On the other hand - it already is overhauling service meshes, VPNs and firewalls and network security policies, etc. The stuff fly.io is debuting now is probably going to be standard in few years.
Strongly disagree. BPF uprobes allow extremely fine grained tracing of userspace applications, and allow you to programmatically correlate them with kernel level information.
Sure, but "fine-grained tracing" is itself such a small part of observability even if BPF takes over that entire part of the stack it's still nowhere near a complete observability story.
This is outside my area of expertise so maybe I'm just missing some deeper insight - and I can see where you're coming from for traditional "throw the artifact over the wall, good luck running it" system operations kind of stuff.
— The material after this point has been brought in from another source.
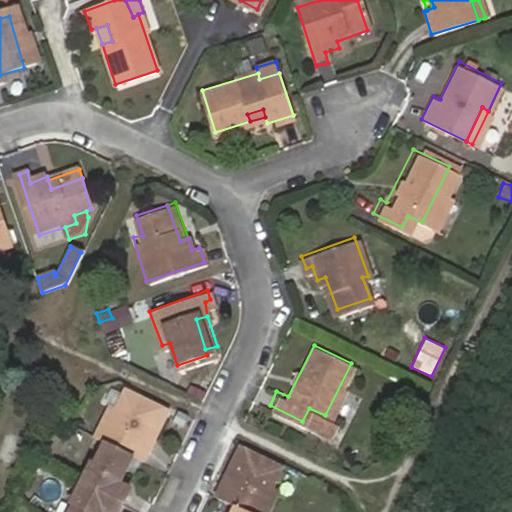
[(106,431),(139,446),(148,450),(169,404),(127,384),(120,400),(112,398),(98,427),(106,431)]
Or debugging services in production, which tracing is a key part of - but again just a small part of observability, and one that the rest of your dev process should be actively trying to minimize. If you have any degree of DevOps going on, many key SLIs will much higher-level (p99 of HTTP requests, MB of storage per customer), and I don't see how eBPF addresses that better than existing instrumentation, or in some cases at all.
On the other hand - it already is overhauling service meshes, VPNs and firewalls and network security policies, etc. The stuff fly.io is debuting now is probably going to be standard in few years.